节选:
气体通常以耐高压的钢瓶进行贮存和运输,但在使用过程中存在泄露和爆炸等风险。而将气体吸附于固体介质中能有效避免这种缺陷,以物理形式捕获在固体介质中的气体具有缓慢释放等特点,在需求量少且需持续拥有时具有重要的应用。如在香蕉或苹果采收后的储运过程中,可将吸附有乙烯气体的固体粉末介质置于仓库或运输车中,缓慢释放的乙烯气体能在一段时间内催熟水果,从而达到调控水果成熟时间的目的。
乙烯是调控植物成熟的重要气体,被誉为“植物激素”,能加速水果熟化过程或促进种子的发芽(如绿豆)。在蔬果保鲜领域,目前广泛使用乙烯利可诱导植物或水果释放乙烯,但具有一定毒性,其安全性备受关注。
目前,用环糊精吸附乙烯气体已有报道,制备方法主要是液相法。将环糊精粉末配制成饱和溶液,置于高压反应釜中,通入乙烯,于25℃的条件下反应120h,洗涤干燥后得到吸附乙烯的环糊精样品。其中,样品的回收率为15%~40%,乙烯的吸附率为2.3%~2.8%(Ho,B.T.,Joyce,D.C.,Bhandari,B.R.(2011).Encapsulation of ethylene gas intoα-cyclodextrin and characterisation of the inclusion complexes,Food Chemistry,127,572-580)。但该方法所用的环糊精价格高,所采用吸附工艺复杂,样品回收率及乙烯的吸附率较低,不适用于大规模的食品工业生产。
发明内容
本发明目的在于提供一种成本低廉,操作简便,样品回收率和对乙烯气体的吸附率有明显提高的利用非晶颗粒态淀粉吸附乙烯气体的方法。
本发明将淀粉颗粒通过乙醇‐碱法处理后制备成非晶颗粒态淀粉,利用NaOH使淀粉中双螺旋结构展开,同时,乙醇溶液能抑制颗粒溶胀,从而保持颗粒的完整性。处理过程中,淀粉分子与乙醇形成了V型单螺旋复合物,淀粉在干燥过程中乙醇挥发,颗粒内形成淀粉的单螺旋空腔。非晶颗粒态淀粉的疏水性空腔有利于非极性气体的进入,从而达到吸附乙烯的目的。本发明以非晶颗粒态淀粉为包埋壁材吸附乙烯,具有工艺简单,成本较低的特点,尤其是产品的回收率和乙烯的吸附量相比现有技术有显著提高。总体而言,本发明使用的非晶颗粒态淀粉吸附乙烯,制备工艺简单快捷,成本低,样品回收率及乙烯的吸附率高,为新型食品保鲜技术提供了新的选择和可能,是对现有气体吸附和包埋技术的发展。

任务说明: 改写节选中以"气体通常以耐高压的钢瓶进行贮"开头、以"一定毒性,其安全性备受关注。"结尾的部分,将其中的"钢瓶"替换为"气瓶"。

源数据:
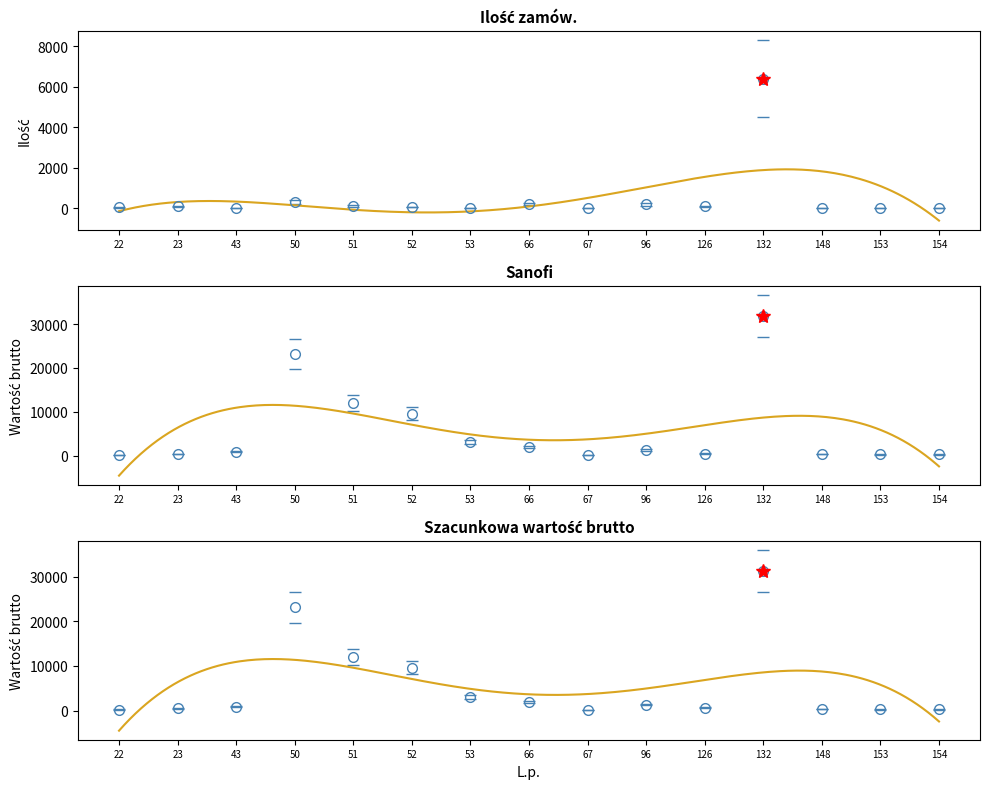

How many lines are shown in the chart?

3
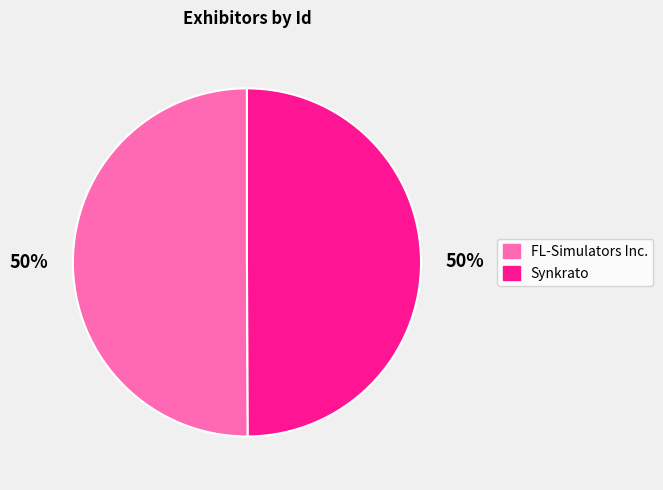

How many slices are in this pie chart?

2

...

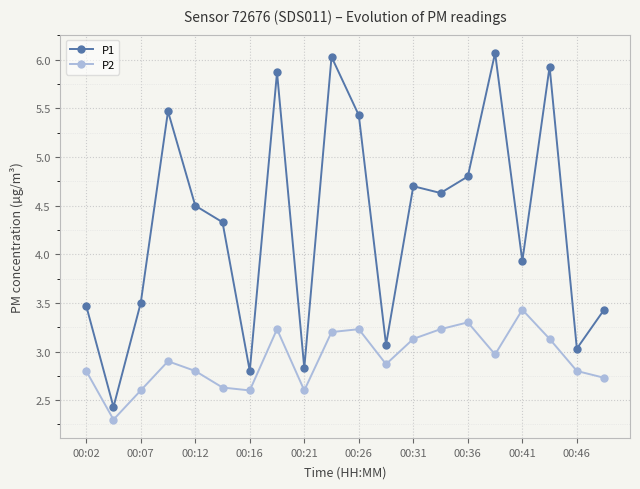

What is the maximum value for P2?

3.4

参考答案:
气体通常以耐高压的气瓶进行贮存和运输,但在使用过程中存在泄露和爆炸等风险。而将气体吸附于固体介质中能有效避免这种缺陷,以物理形式捕获在固体介质中的气体具有缓慢释放等特点,在需求量少且需持续拥有时具有重要的应用。如在香蕉或苹果采收后的储运过程中,可将吸附有乙烯气体的固体粉末介质置于仓库或运输车中,缓慢释放的乙烯气体能在一段时间内催熟水果,从而达到调控水果成熟时间的目的。
乙烯是调控植物成熟的重要气体,被誉为“植物激素”,能加速水果熟化过程或促进种子的发芽(如绿豆)。在蔬果保鲜领域,目前广泛使用乙烯利可诱导植物或水果释放乙烯,但具有一定毒性,其安全性备受关注。